During Advent we are treated to a series of stories of the near-miraculous births of the Old Testament forerunners of Jesus. We have the story of the conceptions of Sampson, of John the Baptist, and today we have the story of how Hannah conceived Samuel.

The story takes place back around 1150 B.C. at Shiloh in the hill country of Ephraim. It was there that the care of the Ark of the Covenant had been entrusted to an old priest named Eli. It happened that a man named Elkanah who lived some way south of there, would once a year, accompanied by his two wives, travel to Shiloh to offer a sacrifice before the Ark.

Elkanah preferred his wife Hannah, but she was childless; and that led to his other wife, Peninnah, to constantly scoffing at Hannah.

On one of their visits to Shiloh, Hannah slipped quietly into the shrine; and she was  praying for a child when Eli, taking her murmuring to have been brought on by early morning drinking, told her that was no way to behave before the Ark.

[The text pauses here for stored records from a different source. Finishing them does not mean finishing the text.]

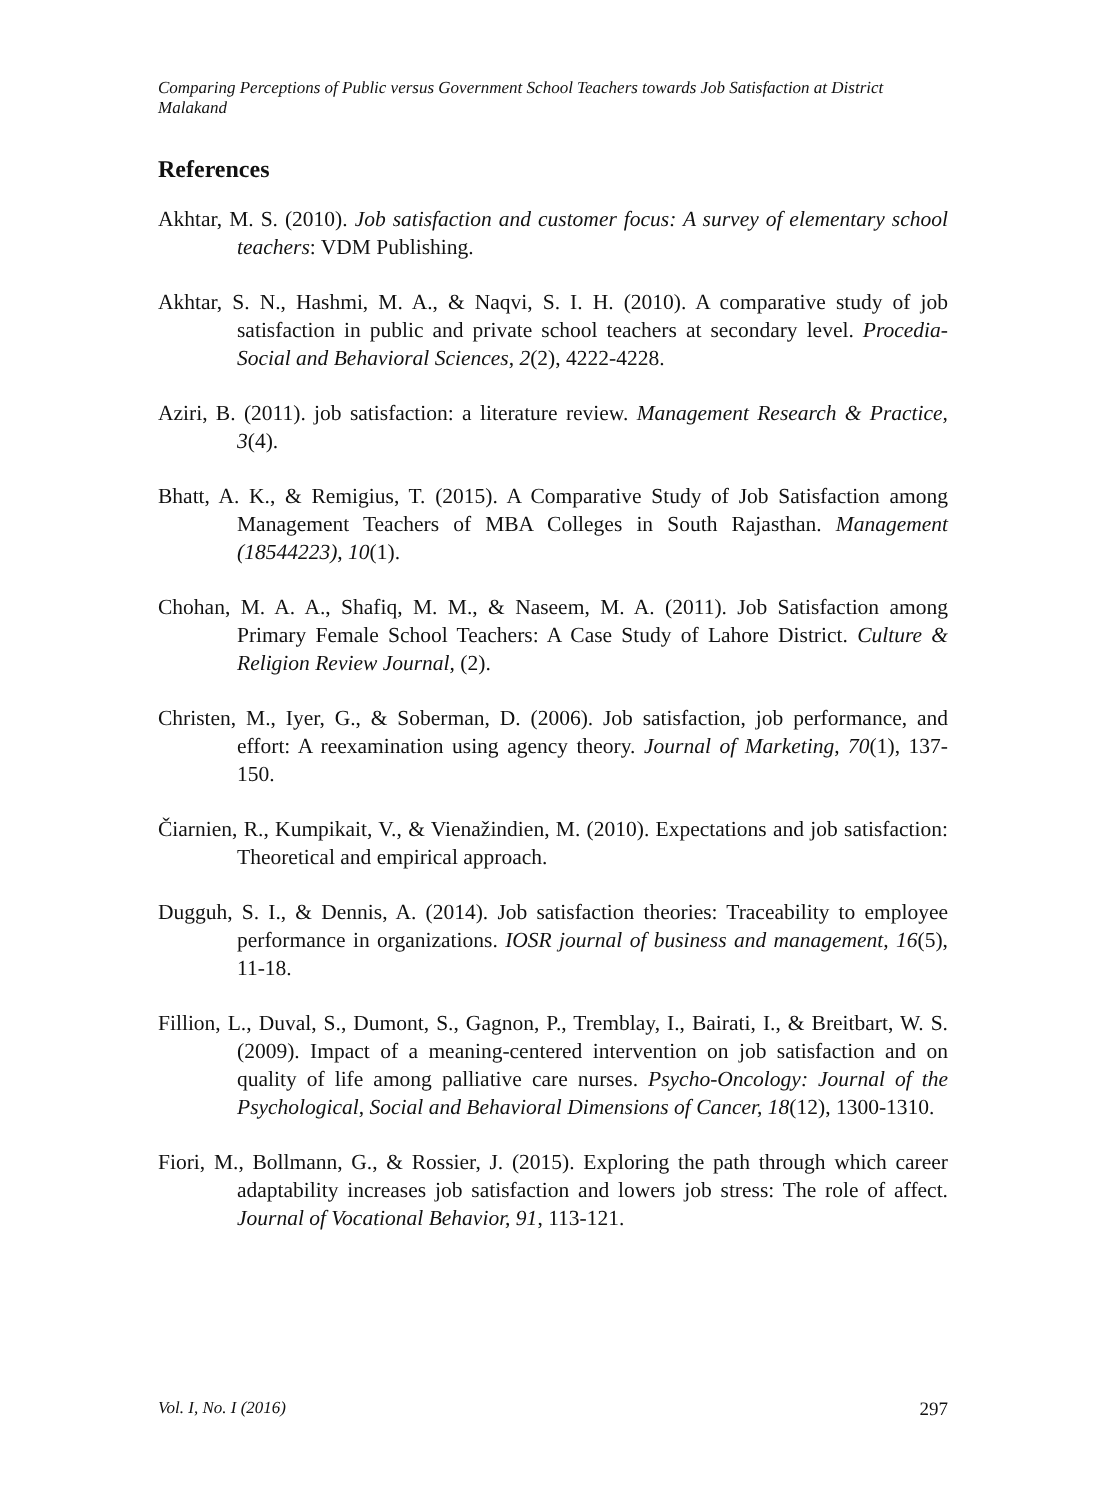Comparing Perceptions of Public versus Government School Teachers towards Job Satisfaction at District Malakand
References
Akhtar, M. S. (2010). Job satisfaction and customer focus: A survey of elementary school teachers: VDM Publishing.
Akhtar, S. N., Hashmi, M. A., & Naqvi, S. I. H. (2010). A comparative study of job satisfaction in public and private school teachers at secondary level. Procedia-Social and Behavioral Sciences, 2(2), 4222-4228.
Aziri, B. (2011). job satisfaction: a literature review. Management Research & Practice, 3(4).
Bhatt, A. K., & Remigius, T. (2015). A Comparative Study of Job Satisfaction among Management Teachers of MBA Colleges in South Rajasthan. Management (18544223), 10(1).
Chohan, M. A. A., Shafiq, M. M., & Naseem, M. A. (2011). Job Satisfaction among Primary Female School Teachers: A Case Study of Lahore District. Culture & Religion Review Journal, (2).
Christen, M., Iyer, G., & Soberman, D. (2006). Job satisfaction, job performance, and effort: A reexamination using agency theory. Journal of Marketing, 70(1), 137-150.
Čiarnien, R., Kumpikait, V., & Vienažindien, M. (2010). Expectations and job satisfaction: Theoretical and empirical approach.
Dugguh, S. I., & Dennis, A. (2014). Job satisfaction theories: Traceability to employee performance in organizations. IOSR journal of business and management, 16(5), 11-18.
Fillion, L., Duval, S., Dumont, S., Gagnon, P., Tremblay, I., Bairati, I., & Breitbart, W. S. (2009). Impact of a meaning-centered intervention on job satisfaction and on quality of life among palliative care nurses. Psycho-Oncology: Journal of the Psychological, Social and Behavioral Dimensions of Cancer, 18(12), 1300-1310.
Fiori, M., Bollmann, G., & Rossier, J. (2015). Exploring the path through which career adaptability increases job satisfaction and lowers job stress: The role of affect. Journal of Vocational Behavior, 91, 113-121.
Vol. I, No. I (2016) 297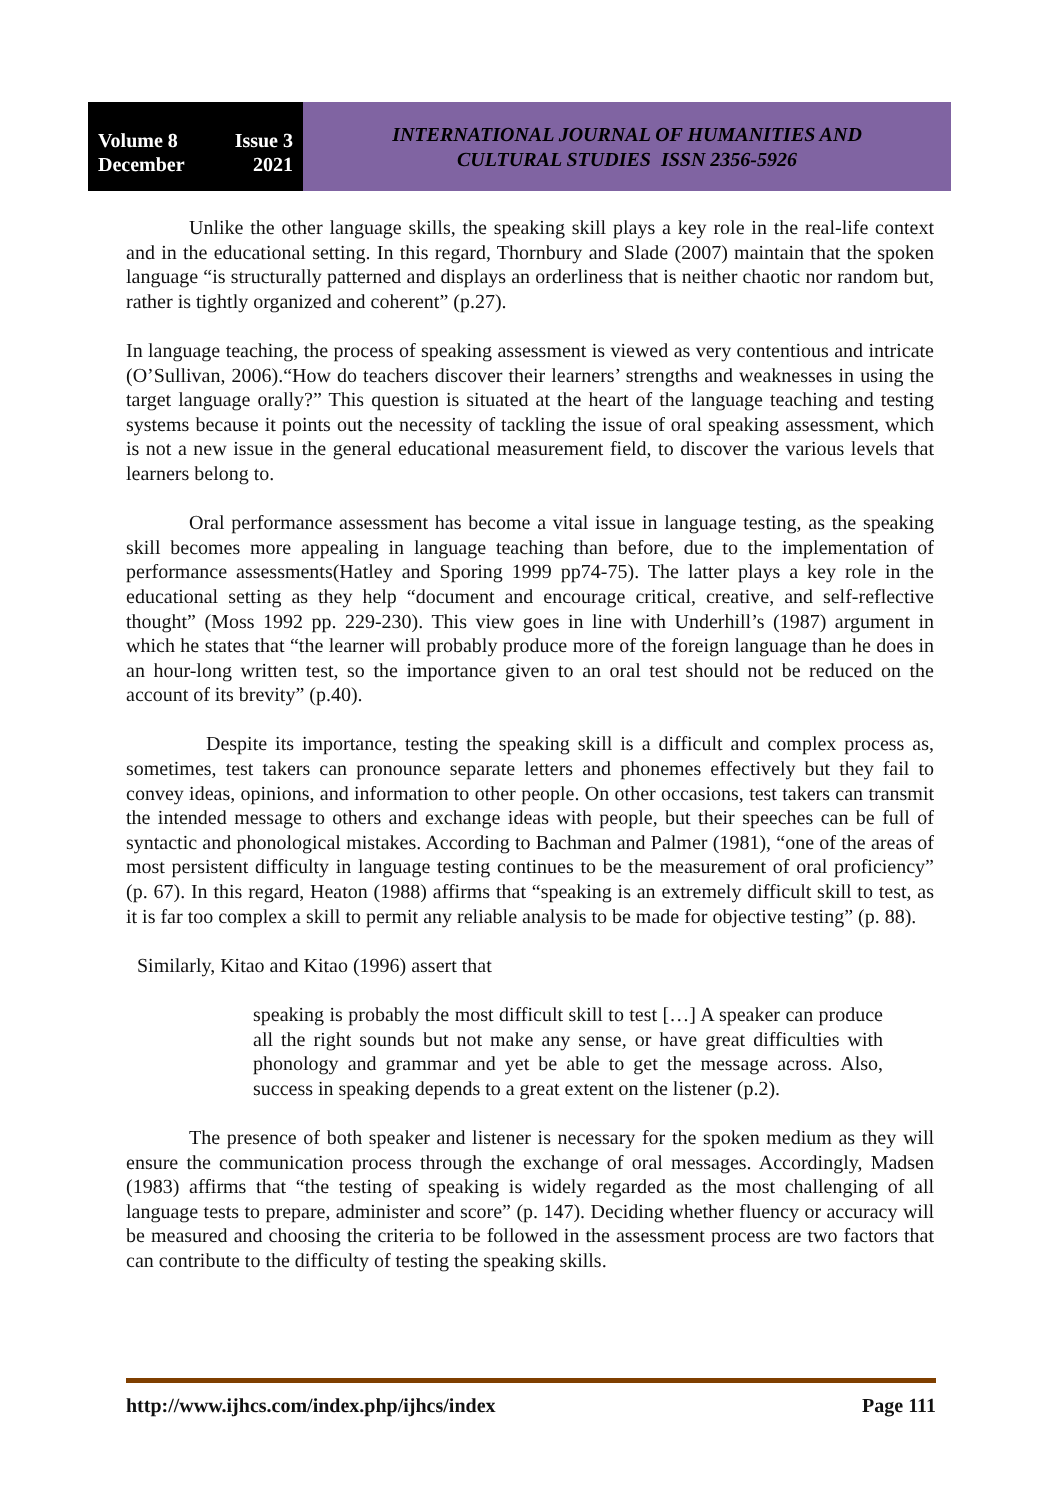Volume 8 Issue 3
December 2021
INTERNATIONAL JOURNAL OF HUMANITIES AND
CULTURAL STUDIES ISSN 2356-5926
Unlike the other language skills, the speaking skill plays a key role in the real-life context and in the educational setting. In this regard, Thornbury and Slade (2007) maintain that the spoken language “is structurally patterned and displays an orderliness that is neither chaotic nor random but, rather is tightly organized and coherent” (p.27).
In language teaching, the process of speaking assessment is viewed as very contentious and intricate (O’Sullivan, 2006).“How do teachers discover their learners’ strengths and weaknesses in using the target language orally?” This question is situated at the heart of the language teaching and testing systems because it points out the necessity of tackling the issue of oral speaking assessment, which is not a new issue in the general educational measurement field, to discover the various levels that learners belong to.
Oral performance assessment has become a vital issue in language testing, as the speaking skill becomes more appealing in language teaching than before, due to the implementation of performance assessments(Hatley and Sporing 1999 pp74-75). The latter plays a key role in the educational setting as they help “document and encourage critical, creative, and self-reflective thought” (Moss 1992 pp. 229-230). This view goes in line with Underhill’s (1987) argument in which he states that “the learner will probably produce more of the foreign language than he does in an hour-long written test, so the importance given to an oral test should not be reduced on the account of its brevity” (p.40).
Despite its importance, testing the speaking skill is a difficult and complex process as, sometimes, test takers can pronounce separate letters and phonemes effectively but they fail to convey ideas, opinions, and information to other people. On other occasions, test takers can transmit the intended message to others and exchange ideas with people, but their speeches can be full of syntactic and phonological mistakes. According to Bachman and Palmer (1981), “one of the areas of most persistent difficulty in language testing continues to be the measurement of oral proficiency” (p. 67). In this regard, Heaton (1988) affirms that “speaking is an extremely difficult skill to test, as it is far too complex a skill to permit any reliable analysis to be made for objective testing” (p. 88).
Similarly, Kitao and Kitao (1996) assert that
speaking is probably the most difficult skill to test […] A speaker can produce all the right sounds but not make any sense, or have great difficulties with phonology and grammar and yet be able to get the message across. Also, success in speaking depends to a great extent on the listener (p.2).
The presence of both speaker and listener is necessary for the spoken medium as they will ensure the communication process through the exchange of oral messages. Accordingly, Madsen (1983) affirms that “the testing of speaking is widely regarded as the most challenging of all language tests to prepare, administer and score” (p. 147). Deciding whether fluency or accuracy will be measured and choosing the criteria to be followed in the assessment process are two factors that can contribute to the difficulty of testing the speaking skills.
http://www.ijhcs.com/index.php/ijhcs/index Page 111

After Hanna told Eli the cause of her pleading, he assured her that by the following year’s visit, she would have a son.

Hannah brought forth a son she named Samuel, and when she had weaned him, she brought him to Shiloh, leaving him there, dedicated to the Lord. Thereafter, every year on her  visit to Shiloh with Elkanah, Hannah brought Samuel a slightly larger robe she had knitted for him that year.  

(There is a Little Robe Bayou in Arkansas. You’d wonder if Hannah had anything to do with it.)